How do you make the best product in its category better? Especially when the existing product does not have any real competition and the product is loved globally. Amazon was faced with a similar prob


How do you make the best product in its category better? Especially when the existing product does not have any real competition and the product is loved globally. Amazon was faced with a similar problem with its Kindle Paperwhite e-book reader, which was by far the only e-book reader one should buy. Yet, Amazon had to come out with a new version in order to keep the sales up and keep people interested in its e-book reader in an era of tablets and phablets. The result is what Amazon calls the All-New Kindle Paperwhite, which should be an indication of the lack of any new groundbreaking feature when compared to the earlier generation Paperwhite.

I have been using the new Paperwhite for over a fortnight and to be honest, initially I could not notice any difference between this and the earlier one. It looks the same and feels the same too. The only subtle difference I could find was it now had the Amazon logo on the rear while the previous generation one had a subtle Kindle logo embossed on it. But that’s just cosmetic and hardly a new feature.

The new Paperwhite has the same battery life that runs for weeks and the same repository of books you can buy from Amazon’s expansive store. The e-ink display along with Kindle’s unique lighting from the sides is still the best when it comes to reading under any kind of lighting condition – good enough to be read in darkness and has the best anti-glare reading experience under sunlight.

These are all the things I had said about the previous generation Paperwhite as well. But that isn’t to say there’s nothing new in the latest generation. The unique display that lends its name to the e-book reader is brighter and the lighting is more uniform. The patchy lighting towards the edges found on the previous generation is now gone. Amazon says that the new display also provides better contrast, but I had no such problems in the previous generation either, so the experience remains top notch.
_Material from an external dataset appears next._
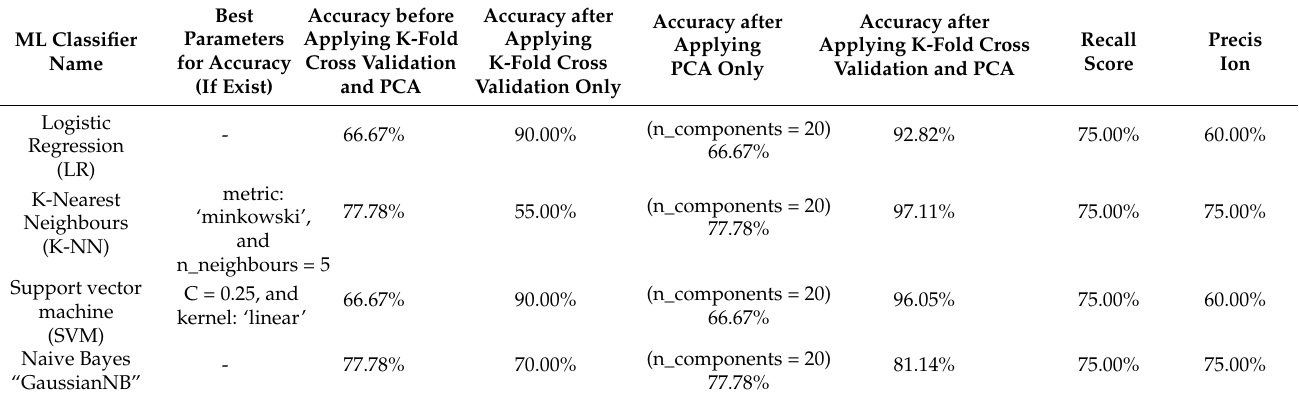
Table 3. Performance analysis of different classifiers on all extracted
Amazon has also improved on the processor, which it says decreases time between page flips. During my usage, I found it to be the case as well. However, there is still a lag when you are trying to type something or going from one menu to another, which is expected because of the nature of e-ink displays. There is only so much anyone can improve in them.

The All-New Kindle Paperwhite also has a couple of software additions, which add a lot of value. My favorite is the new Page Flip that enables readers to flip through pages or sections to peek at what’s coming next without losing the current position. Just tap on the top of the display while reading any book followed by a tap on the bottom part of the display to open a window-in-window. You can either flip through by pages or chapters.
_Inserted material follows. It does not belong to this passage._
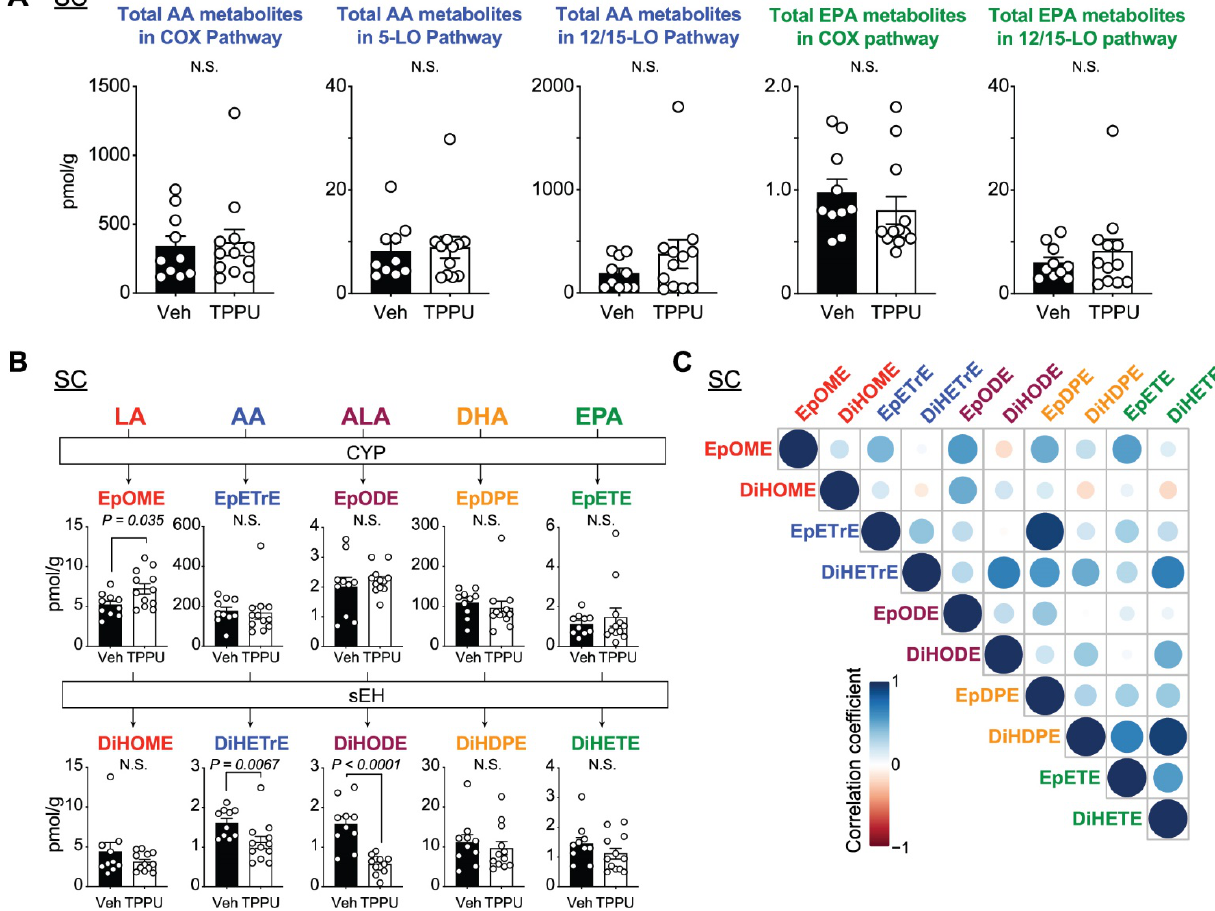
Figure 4. PUFA fluxes in EAE SCs. ( A ) Levels of AA and EPA metabolites in each pathway. ( B ) Levels of LA, AA, ALA, and EPA metabolites in the CYP-sEH pathway. ( C ) Correlation matrix of EpFAs and dihydroxy- FAs. P values were determined by t-test or Mann–Whitney U test. N.S., non-significant.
The Lookup feature has also been improved and now on selecting a word one does not only get the dictionary but also the X-Ray that shows where else the word has appeared in the book as well as its complementing Wikipedia search result. Another addition is a vocabulary builder that automatically adds all the words you might have looked up in one place and also provides flash cards to help you remember them.

Another new feature that parents would love is FreeTime that lets them create a separate profile for their kids, where they can block access to many features and load it up with books for them. They can even set reading goals for them. FreeTime, in my opinion, is the feature that will bring Kindle to an entirely new audience – school-going children.

The best thing is the new Kindle Paperwhite has been launched at the same price as the older generation – Rs 10,999 for the Wi-Fi only version and Rs 13,999 for the Wi-Fi+3G version. While it is great to have free 3G connectivity globally, Amazon has crippled the “experimental” browser, so there is very little you can do with 3G apart from downloading books on the move. I find the extra Rs 3,000 an overkill for most users, though it might appeal to frequent travelers. In case you really need 3G, the previous generation Kindle Paperwhite 3G is also available for Rs 11,999, which is not a bad deal. We also used the Leather smart cover, which is priced at Rs 2,399 and has a magnetic strip that switches the display on and off.

Impossible as it may sound, the All-New Kindle Paperwhite is indeed better than the best ebook reader – the original Kindle Paperwhite.